Shores of Null – Beyond the Shores: On Death and Dying (Spikerot Records)

Friday, 20th November 2020
Rating: 9.5/10

Interestingly, for their third full-length album, Shores of Null have gone route that few dare to travel. The road of the one-song album. Beyond the Shores is a 38-minute monster of a track that goes through the five stages of grief as the band evolves their sound into something darker and possibly even more profound. Shores of Null have been a bit of an underrated gem since their beginnings and the polish here is beckoning to be heard by a wider audience.

It takes some gumption to write an album-length track nowadays. Other bands have done it through the years (Edge of Sanity’s Crimson is always the gold standard to these ears) but given the attention fan and Spotify-ready playlisting of many nowadays, it’s a definite risk. But with added risk comes added reward, and that’s what Beyond the Shores is all about. The most important thing about a lengthy track like this is that it is constantly moving forward, with an ebb and flow that keeps you into it. Nothing worse than a 38-minute track that feels like an hour, right? Your attention is almost immediately grabbed by the moving strings and sounds of the shore/wind as the song opens, and it adds some gravitas as the guitars and bottom end make a more notable entrance. They feel more heavy this way – like they are supposed to be opening up something truly epic. Once the ball is rolling, that’s half the battle, and Shores of Null really succeeds here.

Going through essentially five movements, the most striking bit is the slight alteration in sound the band has undergone since Black Drapes for Tomorrow. A more doomy, plodding pace comes into play along with the gothic vibes the band has maintained (alongside Davide Straccione’s readily identifiable vocals and charismatic vocals). It’s a good fit for the track, which seems to go between moments of agonizing/soulcrushing heaviness and ethereal melodies that sit on the gloomy side of things. Occasionally the tempos pick up, and there’s a great sense of pacing in that they don’t stay too long at any given point – but the track feels remarkably cohesive. A few pieces are repeated in some form over the track, and work as a nice reminder that you are listening to a single track, even if it does shift through those five movements. Some guest vocals from Mikko Kotamaki (Swallow the Sun), Thomas A.G. Jensen (Saturnus), and Elisabetta Marchetti (Inno) also provide some moments of freshness – particularly the use of Marchetti with Straccione together in some sweeping, beautiful moments.

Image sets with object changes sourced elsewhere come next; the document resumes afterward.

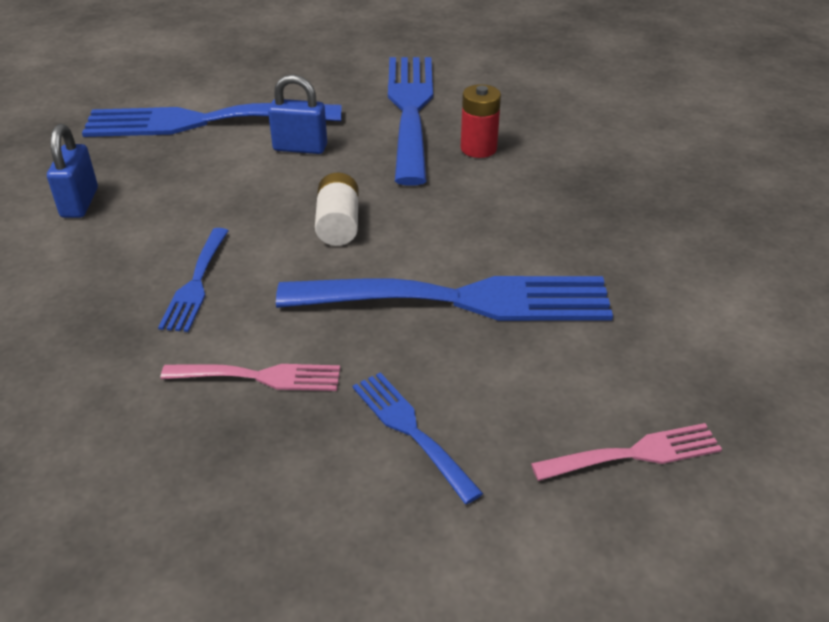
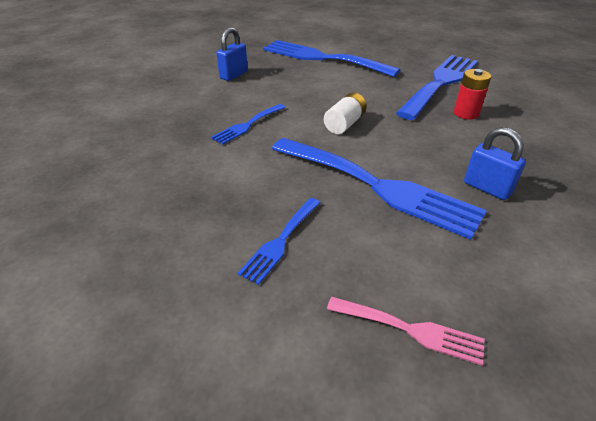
camera: 35 degrees right, 0 degrees up
pink fork [161,364,340,391] -> none
blue padlock [268,74,327,154] -> blue padlock moved to [464,127,526,200]
blue fork [353,372,483,504] -> blue fork turned 150 degrees counterclockwise [237,198,320,285]

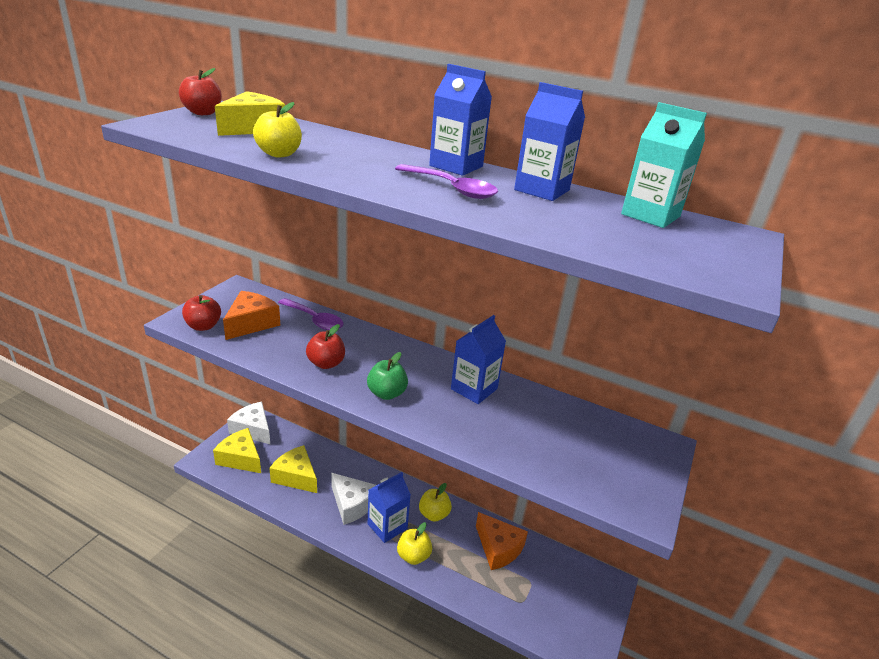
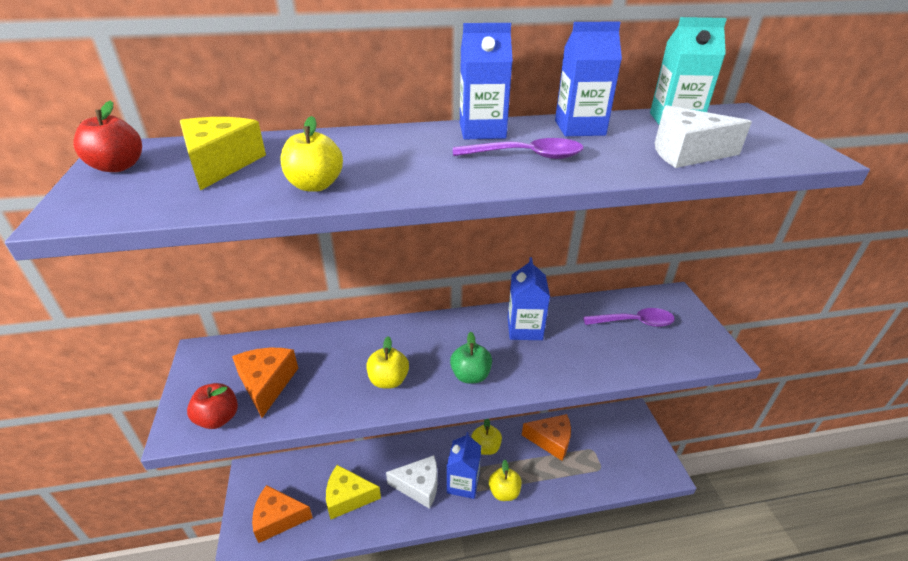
camera: 35 degrees left, 5 degrees up
yellow cheese [213,428,261,473] -> orange cheese [252,485,313,543]
white cheese [227,402,270,444] -> white cheese moved to [655,105,752,168]
purple spoon [278,298,344,330] -> purple spoon moved to [583,308,675,327]
red apple [306,324,345,369] -> yellow apple [366,336,409,389]

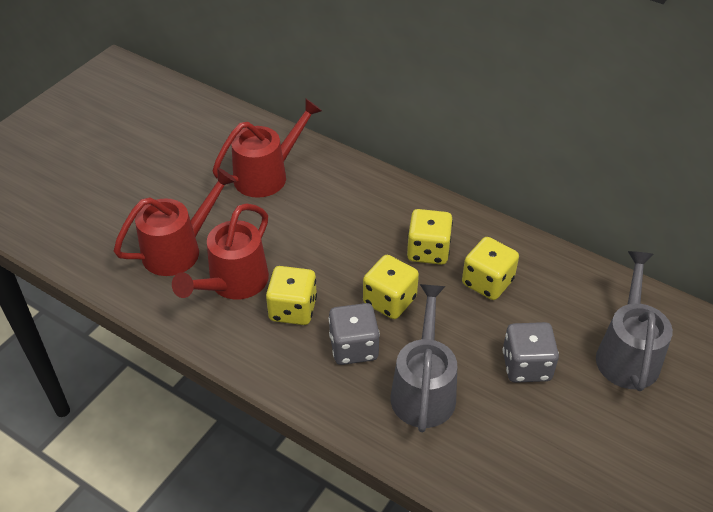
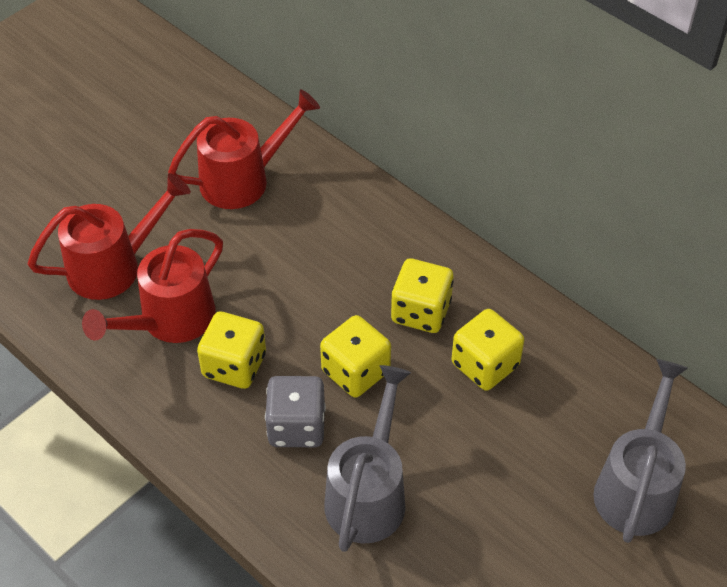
camera: 10 degrees right, 5 degrees up
grey dice [503,322,559,383] -> none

Take a solid 40-minutes and give Beyond the Shores your full attention. It’s a special thing to get a lengthy track like this so well-executed and dripping with emotion. The heavy moments are gripping, and the sorrow-fueled moments feel serene. It all leads up to an impressive conclusion with just enough uplift and acceptance that’ll leave you quite impressed, and most importantly, want to take the journey for another listen. Longingly beautiful from start to finish.